Missouri students can now ‘test to stay’ to remain in classroom after COVID exposure
Individuals must receive at last three negative rapid COVID-19 tests in the first week after exposure and continue to wear a face mask
Students in Missouri schools are experiencing an unprecedented shortage of teachers, interrupted learning, emotional stress, and ongoing health and safety concerns (Photo by Jon Cherry/Getty Images).
Missouri students and teachers identified as being exposed to a coronavirus case in school may now be permitted to remain in class if they continue to test negative for the virus and properly wear a mask.
The Department of Elementary and Secondary Education (DESE) updated its school reopening guidance Friday to include the new “test to stay” option.
The modified quarantine policy allows students who are identified as a close contact to remain in school if they don’t develop COVID-19 symptoms, continue to wear a face mask in school for 14 days after exposure and receive at least three negative rapid COVID-19 tests in the first week of exposure.

◆ Data provided

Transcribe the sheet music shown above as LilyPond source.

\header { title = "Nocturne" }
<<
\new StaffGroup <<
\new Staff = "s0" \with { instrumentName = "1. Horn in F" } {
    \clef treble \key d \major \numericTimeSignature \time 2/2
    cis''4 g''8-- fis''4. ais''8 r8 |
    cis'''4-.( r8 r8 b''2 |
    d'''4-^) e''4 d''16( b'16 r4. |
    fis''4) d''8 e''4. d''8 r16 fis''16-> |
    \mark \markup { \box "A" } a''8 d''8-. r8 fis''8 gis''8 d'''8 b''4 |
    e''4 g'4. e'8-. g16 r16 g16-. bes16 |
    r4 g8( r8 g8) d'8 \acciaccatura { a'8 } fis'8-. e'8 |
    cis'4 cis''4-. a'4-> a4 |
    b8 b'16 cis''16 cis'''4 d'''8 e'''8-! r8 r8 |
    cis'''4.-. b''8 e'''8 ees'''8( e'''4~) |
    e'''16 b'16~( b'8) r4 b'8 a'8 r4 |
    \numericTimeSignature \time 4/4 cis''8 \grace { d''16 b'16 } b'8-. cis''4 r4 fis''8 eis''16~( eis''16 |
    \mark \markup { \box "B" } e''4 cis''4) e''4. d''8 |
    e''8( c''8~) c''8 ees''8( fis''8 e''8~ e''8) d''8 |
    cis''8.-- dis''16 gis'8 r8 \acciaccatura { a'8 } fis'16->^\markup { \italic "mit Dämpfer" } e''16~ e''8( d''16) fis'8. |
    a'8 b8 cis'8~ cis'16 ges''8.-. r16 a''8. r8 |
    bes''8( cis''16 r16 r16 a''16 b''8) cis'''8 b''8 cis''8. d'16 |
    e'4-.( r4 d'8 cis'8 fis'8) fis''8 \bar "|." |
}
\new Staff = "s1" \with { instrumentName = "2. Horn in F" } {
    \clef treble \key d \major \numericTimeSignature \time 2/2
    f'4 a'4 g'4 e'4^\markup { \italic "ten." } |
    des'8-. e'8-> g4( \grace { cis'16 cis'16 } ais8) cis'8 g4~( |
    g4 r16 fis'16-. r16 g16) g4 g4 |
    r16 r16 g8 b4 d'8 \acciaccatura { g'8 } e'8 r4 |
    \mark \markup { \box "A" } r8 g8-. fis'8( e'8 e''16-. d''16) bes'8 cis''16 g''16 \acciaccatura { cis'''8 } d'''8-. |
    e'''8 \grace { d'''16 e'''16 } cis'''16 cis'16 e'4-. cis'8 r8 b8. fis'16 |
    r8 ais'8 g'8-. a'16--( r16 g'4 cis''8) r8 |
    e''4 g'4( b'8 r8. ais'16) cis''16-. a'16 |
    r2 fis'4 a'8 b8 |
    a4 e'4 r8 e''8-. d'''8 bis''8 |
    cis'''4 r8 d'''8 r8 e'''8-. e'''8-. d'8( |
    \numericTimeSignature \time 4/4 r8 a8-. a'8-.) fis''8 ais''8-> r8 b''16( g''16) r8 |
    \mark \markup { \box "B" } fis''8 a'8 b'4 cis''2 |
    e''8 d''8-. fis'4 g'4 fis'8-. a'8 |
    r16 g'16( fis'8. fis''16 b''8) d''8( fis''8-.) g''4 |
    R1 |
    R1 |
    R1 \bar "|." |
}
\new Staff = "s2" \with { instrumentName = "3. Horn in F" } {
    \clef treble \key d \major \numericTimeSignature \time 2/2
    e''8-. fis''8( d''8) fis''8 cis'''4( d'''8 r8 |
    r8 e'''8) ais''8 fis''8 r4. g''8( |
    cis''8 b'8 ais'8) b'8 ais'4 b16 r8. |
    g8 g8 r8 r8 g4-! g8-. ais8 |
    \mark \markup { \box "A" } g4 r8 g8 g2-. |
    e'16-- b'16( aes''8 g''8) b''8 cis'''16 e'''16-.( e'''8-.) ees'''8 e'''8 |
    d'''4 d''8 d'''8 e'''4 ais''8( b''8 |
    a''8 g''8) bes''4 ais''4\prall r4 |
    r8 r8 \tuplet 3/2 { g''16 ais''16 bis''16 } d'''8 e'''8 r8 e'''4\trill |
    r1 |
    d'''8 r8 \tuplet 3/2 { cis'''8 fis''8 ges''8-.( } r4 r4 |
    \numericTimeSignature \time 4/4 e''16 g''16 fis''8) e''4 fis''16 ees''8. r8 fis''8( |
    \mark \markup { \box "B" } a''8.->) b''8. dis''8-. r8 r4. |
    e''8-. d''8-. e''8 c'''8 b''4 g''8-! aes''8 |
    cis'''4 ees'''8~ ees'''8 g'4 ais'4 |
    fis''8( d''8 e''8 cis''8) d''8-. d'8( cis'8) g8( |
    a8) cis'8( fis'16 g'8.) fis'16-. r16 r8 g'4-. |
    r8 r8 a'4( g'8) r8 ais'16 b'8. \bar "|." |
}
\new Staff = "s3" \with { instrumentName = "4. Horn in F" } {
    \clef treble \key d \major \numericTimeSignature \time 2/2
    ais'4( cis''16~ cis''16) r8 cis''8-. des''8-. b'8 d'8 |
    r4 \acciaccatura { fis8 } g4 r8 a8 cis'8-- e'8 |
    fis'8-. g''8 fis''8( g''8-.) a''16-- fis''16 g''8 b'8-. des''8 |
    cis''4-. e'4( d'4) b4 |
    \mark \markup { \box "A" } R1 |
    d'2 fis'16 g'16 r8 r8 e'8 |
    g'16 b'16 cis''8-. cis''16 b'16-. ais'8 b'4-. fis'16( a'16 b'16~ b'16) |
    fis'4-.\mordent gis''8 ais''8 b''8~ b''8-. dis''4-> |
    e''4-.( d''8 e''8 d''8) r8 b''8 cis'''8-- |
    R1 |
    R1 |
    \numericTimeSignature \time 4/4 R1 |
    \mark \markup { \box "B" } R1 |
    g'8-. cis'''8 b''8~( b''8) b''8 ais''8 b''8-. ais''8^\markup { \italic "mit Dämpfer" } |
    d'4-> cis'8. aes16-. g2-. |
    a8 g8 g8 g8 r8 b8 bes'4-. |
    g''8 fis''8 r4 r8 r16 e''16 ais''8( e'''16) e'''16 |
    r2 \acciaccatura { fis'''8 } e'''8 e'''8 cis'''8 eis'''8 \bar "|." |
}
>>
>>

◆ Problem A
In the article about Missouri's "test to stay" option, which department updated its school reopening guidance?
◆ Problem B
Write the next few paragraphs of the article about Missouri's "test to stay" option, picking up after its final sentence.
You won't need the records for any of this.

◆ Task answer A
The Department of Elementary and Secondary Education (DESE).

◆ Task answer B
Whether to allow the “test to stay” option is ultimately at the local public health department’s discretion, and the student must not have been exposed to the virus from a member of their household, the guidance notes.
“Again, it’s still recommended for these individuals to quarantine outside of the school setting. But again, they can stay in school and participate in extracurricular activities as long as the criteria are met” John Bos, with the Department of Health and Senior Services, said during a webinar Tuesday where DESE and state health department officials answered school districts’ questions.
Department of Health and Senior Services Director Donald Kauerauf told The Independent late last month that the revised quarantine model was one the state was evaluating “that allows kids to stay in school.”
“A routine Test to Stay quarantine response protocol, with daily testing in an environment where masks are consistently used, has been shown to be generally equivalent to quarantine for school-based contacts, and a safe alternative to at-home isolation,” the state’s school reopening guidance reads.
A growing number of schools nationwide have implemented the modified quarantine policy that relies on regular testing. However, it’s not endorsed by the Centers for Disease Control and Prevention, which notes on its website that when it comes to allowing close contacts to stay in school it “does not have enough evidence at this time to support this approach.”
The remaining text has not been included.